___ EXCERPT PROVIDED ___

The Model Context Protocol represents significant advancement in AI agent capabilities, but its security implications require immediate attention. This research demonstrates that client-side MCP security is currently inadequate, with attack success rates reaching 100% in some implementations. However, secure clients such as Claude Desktop and Cline prove that effective defenses are achievable. Securing the ecosystem of AI agents requires collaboration. Protocol designers must incorporate security by design, developers must prioritize security alongside features, organizations must demand accountability, and users must remain vigilant. As AI agents gain autonomy, the security foundations established today will determine whether this technology fulfills its potential or becomes a vector of exploitation.
This research provides a comprehensive client-side security analysis of Model Context Protocol implementations using STRIDE and DREAD threat modeling with 50+ identified threats. Our evaluation of seven major MCP clients across four tool poisoning attack vectors reveals the following:
  • Widespread vulnerabilities: Attack success rates range from 0% (Claude Desktop) to 100% (Cursor), demonstrating significant security variance across implementations;
  • Tool poisoning effectiveness: Malicious tool descriptions successfully enable credential theft, surveillance, and phishing attacks;
  • No standardized security: MCP lacks unified security guidelines, resulting in inconsistent protection levels;
  • Architecture matters: Trust models and validation mechanisms determine security posture more than implementation details.

___ EXTRACTED RECORDS ___

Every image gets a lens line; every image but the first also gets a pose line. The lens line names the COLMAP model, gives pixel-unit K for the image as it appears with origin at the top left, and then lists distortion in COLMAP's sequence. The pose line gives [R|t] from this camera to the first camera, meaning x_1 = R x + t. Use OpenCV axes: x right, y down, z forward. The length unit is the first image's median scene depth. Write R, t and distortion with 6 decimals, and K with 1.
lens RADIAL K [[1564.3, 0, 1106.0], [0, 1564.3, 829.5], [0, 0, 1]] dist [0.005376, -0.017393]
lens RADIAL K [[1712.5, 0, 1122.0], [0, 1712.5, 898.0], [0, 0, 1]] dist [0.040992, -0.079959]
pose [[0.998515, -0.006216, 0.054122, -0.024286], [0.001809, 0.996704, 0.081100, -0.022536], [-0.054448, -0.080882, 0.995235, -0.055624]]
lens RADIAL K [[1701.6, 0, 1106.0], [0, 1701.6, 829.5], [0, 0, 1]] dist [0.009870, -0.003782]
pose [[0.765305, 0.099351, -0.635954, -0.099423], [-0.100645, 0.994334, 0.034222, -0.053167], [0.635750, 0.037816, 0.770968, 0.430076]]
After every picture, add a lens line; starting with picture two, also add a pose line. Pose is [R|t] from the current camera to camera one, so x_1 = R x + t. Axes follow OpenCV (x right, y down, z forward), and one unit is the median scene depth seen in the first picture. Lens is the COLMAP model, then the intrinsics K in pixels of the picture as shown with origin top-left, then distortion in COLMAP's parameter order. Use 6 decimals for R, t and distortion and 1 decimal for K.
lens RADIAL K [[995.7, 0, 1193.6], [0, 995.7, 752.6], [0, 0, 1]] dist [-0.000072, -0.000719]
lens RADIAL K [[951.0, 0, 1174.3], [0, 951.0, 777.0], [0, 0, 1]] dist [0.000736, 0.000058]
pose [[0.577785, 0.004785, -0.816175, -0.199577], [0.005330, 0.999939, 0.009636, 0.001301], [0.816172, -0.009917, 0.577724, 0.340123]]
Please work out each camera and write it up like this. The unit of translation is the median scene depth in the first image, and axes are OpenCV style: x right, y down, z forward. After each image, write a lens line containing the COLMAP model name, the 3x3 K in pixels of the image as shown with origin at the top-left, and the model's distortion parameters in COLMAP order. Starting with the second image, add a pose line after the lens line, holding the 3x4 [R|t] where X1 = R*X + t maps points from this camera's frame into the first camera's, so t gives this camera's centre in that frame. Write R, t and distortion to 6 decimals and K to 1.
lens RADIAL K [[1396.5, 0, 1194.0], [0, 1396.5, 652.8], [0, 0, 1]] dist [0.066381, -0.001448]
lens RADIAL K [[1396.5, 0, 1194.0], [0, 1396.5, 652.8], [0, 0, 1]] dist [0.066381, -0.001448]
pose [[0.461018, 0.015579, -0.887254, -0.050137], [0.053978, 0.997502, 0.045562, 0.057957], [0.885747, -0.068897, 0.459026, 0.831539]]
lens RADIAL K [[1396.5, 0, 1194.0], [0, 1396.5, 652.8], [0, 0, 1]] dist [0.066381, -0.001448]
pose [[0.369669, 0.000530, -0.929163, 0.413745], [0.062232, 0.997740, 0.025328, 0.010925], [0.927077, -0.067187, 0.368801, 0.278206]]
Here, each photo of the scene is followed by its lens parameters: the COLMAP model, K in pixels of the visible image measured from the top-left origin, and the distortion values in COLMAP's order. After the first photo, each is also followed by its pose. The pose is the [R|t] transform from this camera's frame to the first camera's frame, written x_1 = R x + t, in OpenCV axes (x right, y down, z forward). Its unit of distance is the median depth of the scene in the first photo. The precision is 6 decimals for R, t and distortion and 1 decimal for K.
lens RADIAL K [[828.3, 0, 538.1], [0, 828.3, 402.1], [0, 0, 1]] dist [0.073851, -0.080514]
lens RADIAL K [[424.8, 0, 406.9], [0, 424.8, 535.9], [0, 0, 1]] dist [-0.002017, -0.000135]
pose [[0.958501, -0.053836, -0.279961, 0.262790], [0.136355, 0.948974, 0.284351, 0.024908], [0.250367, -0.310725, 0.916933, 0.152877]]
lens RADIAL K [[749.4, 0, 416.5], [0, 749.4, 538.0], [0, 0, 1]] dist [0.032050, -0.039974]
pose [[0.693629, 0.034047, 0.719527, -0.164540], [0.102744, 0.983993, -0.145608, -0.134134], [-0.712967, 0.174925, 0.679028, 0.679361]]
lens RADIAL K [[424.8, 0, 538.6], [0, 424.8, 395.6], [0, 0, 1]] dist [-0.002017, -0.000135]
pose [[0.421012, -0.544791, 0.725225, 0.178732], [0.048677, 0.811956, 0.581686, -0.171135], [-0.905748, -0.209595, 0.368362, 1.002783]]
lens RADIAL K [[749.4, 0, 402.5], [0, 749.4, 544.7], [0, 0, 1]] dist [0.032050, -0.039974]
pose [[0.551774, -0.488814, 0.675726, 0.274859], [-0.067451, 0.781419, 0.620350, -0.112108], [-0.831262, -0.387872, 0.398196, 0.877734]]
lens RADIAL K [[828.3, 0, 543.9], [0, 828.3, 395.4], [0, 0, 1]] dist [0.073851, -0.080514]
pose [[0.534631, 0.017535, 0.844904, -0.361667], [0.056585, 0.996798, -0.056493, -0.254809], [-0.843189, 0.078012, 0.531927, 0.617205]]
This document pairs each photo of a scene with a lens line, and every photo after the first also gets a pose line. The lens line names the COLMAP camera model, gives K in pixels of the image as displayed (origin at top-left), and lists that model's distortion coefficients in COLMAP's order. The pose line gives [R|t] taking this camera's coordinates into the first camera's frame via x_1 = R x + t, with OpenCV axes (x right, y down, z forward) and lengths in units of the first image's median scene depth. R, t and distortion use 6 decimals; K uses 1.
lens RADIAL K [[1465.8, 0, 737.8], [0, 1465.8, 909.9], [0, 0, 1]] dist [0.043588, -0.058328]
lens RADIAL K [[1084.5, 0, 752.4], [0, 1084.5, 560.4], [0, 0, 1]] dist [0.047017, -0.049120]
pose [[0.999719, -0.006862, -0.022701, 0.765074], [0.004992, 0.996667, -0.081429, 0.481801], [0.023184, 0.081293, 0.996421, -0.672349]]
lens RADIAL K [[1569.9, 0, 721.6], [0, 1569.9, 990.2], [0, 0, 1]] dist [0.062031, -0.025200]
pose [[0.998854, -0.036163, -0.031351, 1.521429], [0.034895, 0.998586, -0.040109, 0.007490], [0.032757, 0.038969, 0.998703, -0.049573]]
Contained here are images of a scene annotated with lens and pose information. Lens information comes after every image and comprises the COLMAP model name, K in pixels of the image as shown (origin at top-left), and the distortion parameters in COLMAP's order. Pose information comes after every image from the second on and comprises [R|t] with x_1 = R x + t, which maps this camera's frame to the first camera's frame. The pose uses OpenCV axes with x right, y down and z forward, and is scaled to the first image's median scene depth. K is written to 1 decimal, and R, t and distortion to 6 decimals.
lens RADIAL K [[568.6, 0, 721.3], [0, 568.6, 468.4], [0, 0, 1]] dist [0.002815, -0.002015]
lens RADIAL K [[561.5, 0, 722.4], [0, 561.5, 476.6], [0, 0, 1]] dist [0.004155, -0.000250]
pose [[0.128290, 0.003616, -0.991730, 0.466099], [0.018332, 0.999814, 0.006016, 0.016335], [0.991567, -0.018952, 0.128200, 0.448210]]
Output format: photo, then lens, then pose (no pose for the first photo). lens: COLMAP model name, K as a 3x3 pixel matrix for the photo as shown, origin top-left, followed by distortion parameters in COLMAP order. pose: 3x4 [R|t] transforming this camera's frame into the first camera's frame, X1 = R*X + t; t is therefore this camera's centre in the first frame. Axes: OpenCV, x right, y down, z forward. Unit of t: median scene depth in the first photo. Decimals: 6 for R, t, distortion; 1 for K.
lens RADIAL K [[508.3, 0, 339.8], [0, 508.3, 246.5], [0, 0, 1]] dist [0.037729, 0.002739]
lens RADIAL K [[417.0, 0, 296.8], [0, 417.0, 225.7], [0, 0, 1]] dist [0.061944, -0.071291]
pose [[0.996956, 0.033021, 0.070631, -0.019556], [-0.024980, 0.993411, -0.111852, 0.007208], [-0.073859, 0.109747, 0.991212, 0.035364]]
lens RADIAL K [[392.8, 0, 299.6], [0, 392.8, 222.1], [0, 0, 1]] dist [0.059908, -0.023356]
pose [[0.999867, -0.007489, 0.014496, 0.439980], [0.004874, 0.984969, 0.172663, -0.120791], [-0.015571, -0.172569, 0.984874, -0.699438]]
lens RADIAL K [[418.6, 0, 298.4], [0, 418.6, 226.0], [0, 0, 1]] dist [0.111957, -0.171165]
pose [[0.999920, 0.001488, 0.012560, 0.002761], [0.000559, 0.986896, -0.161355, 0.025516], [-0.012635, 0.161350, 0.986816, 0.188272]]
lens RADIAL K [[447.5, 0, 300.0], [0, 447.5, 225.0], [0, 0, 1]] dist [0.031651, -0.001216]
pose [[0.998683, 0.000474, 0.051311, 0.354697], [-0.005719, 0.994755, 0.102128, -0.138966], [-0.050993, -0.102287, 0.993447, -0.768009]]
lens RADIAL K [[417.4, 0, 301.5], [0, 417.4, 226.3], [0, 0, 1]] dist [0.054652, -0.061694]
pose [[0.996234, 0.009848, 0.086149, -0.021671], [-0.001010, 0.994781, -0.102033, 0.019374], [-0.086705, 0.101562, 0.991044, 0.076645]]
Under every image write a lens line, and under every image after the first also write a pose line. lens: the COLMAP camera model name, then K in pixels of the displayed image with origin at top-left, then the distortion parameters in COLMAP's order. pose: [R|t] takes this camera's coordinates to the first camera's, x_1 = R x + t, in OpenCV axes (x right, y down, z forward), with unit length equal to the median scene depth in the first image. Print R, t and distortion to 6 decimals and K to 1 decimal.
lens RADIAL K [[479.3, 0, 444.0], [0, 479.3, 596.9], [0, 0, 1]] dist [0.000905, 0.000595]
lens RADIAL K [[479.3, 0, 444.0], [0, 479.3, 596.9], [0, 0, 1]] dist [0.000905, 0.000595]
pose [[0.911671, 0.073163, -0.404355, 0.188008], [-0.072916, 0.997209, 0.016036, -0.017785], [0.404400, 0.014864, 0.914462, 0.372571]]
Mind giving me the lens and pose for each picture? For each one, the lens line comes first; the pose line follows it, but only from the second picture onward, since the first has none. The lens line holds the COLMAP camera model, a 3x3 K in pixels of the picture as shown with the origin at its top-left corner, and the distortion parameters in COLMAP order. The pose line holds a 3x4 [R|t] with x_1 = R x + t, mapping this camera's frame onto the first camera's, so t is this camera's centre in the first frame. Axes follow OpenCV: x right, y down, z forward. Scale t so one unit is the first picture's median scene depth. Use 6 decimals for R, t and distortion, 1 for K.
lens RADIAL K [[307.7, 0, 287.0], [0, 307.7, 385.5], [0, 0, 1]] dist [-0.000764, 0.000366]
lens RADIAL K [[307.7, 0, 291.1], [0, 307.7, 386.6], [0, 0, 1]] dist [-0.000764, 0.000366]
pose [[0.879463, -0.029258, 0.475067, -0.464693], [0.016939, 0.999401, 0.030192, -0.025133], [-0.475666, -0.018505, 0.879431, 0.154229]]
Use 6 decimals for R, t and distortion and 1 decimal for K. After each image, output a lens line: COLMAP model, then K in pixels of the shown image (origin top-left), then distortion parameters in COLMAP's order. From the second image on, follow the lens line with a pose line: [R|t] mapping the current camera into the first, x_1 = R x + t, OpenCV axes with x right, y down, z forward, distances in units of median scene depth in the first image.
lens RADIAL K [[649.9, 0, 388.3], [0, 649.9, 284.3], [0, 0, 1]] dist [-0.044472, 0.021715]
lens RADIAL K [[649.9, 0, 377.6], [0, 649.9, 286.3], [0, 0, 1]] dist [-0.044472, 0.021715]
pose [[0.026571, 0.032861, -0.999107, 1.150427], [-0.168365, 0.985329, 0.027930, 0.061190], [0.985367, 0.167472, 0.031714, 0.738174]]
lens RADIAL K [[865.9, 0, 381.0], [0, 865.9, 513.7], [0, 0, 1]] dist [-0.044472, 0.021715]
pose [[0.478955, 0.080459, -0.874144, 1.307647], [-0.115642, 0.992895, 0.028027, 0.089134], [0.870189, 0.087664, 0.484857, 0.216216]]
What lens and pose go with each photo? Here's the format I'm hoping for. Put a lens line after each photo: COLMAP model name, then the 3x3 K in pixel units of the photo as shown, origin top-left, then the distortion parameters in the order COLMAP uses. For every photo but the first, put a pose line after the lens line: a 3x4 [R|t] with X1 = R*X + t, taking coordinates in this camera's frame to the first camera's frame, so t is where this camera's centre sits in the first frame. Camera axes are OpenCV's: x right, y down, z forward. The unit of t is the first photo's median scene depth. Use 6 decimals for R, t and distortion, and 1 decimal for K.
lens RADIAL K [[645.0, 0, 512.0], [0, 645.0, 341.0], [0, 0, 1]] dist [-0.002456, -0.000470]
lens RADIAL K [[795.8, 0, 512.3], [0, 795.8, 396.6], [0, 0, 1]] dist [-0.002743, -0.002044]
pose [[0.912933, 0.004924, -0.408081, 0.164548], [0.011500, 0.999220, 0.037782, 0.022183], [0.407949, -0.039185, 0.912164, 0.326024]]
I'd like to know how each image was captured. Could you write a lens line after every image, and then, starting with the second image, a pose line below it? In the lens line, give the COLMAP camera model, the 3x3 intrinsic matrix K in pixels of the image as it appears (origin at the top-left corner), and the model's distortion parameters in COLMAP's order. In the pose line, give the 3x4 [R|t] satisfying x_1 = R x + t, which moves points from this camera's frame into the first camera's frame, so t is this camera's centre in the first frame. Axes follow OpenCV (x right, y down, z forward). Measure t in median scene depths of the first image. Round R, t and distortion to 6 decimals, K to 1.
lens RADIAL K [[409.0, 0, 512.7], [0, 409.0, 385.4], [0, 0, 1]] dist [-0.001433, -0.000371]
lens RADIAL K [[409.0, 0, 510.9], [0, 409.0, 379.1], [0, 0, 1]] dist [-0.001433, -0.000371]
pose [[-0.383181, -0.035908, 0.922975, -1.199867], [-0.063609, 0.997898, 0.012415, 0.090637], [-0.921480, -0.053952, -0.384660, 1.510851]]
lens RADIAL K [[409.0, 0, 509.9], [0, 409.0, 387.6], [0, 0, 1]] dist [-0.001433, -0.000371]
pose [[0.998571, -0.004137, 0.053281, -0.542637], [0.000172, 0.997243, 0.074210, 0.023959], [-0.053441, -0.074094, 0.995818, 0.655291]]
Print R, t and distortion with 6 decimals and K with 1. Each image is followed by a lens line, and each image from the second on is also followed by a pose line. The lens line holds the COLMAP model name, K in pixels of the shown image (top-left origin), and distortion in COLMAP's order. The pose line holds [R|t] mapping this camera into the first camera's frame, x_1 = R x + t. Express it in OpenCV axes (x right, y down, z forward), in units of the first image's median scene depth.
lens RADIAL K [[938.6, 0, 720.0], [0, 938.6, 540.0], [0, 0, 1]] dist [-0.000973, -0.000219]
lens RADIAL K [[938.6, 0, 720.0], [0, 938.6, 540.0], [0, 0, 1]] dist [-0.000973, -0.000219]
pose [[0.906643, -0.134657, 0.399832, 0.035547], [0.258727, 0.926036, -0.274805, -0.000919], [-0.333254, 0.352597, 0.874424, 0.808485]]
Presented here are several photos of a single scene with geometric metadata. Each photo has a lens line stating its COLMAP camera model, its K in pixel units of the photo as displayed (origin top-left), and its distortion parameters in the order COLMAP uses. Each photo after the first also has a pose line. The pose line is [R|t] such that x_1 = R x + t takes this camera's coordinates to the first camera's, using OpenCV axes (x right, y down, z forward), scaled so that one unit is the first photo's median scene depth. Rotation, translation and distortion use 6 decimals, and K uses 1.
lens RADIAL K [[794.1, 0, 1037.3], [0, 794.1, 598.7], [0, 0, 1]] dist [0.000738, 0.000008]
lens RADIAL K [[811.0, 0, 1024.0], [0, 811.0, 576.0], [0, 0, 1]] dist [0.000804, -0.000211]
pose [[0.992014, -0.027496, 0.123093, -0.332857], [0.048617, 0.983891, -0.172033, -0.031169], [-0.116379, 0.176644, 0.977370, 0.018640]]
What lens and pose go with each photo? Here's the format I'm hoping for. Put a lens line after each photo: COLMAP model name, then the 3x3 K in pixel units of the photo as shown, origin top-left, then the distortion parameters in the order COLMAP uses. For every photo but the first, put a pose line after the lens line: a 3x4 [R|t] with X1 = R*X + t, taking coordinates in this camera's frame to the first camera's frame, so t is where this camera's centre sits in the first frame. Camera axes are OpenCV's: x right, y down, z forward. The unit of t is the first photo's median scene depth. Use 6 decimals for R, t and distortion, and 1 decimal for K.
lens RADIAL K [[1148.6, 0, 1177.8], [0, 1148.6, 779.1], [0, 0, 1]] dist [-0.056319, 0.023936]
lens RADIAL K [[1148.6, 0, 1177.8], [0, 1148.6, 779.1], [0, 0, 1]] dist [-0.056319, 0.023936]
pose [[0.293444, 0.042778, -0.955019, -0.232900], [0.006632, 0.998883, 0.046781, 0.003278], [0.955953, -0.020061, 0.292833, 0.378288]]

___

**ACTIVITY**. Reproduce the portion of the Model Context Protocol security text between "The Model Context" and "vector of exploitation.", inclusive.

**YOUR SOLUTION**.
The Model Context Protocol represents significant advancement in AI agent capabilities, but its security implications require immediate attention. This research demonstrates that client-side MCP security is currently inadequate, with attack success rates reaching 100% in some implementations. However, secure clients such as Claude Desktop and Cline prove that effective defenses are achievable. Securing the ecosystem of AI agents requires collaboration. Protocol designers must incorporate security by design, developers must prioritize security alongside features, organizations must demand accountability, and users must remain vigilant. As AI agents gain autonomy, the security foundations established today will determine whether this technology fulfills its potential or becomes a vector of exploitation.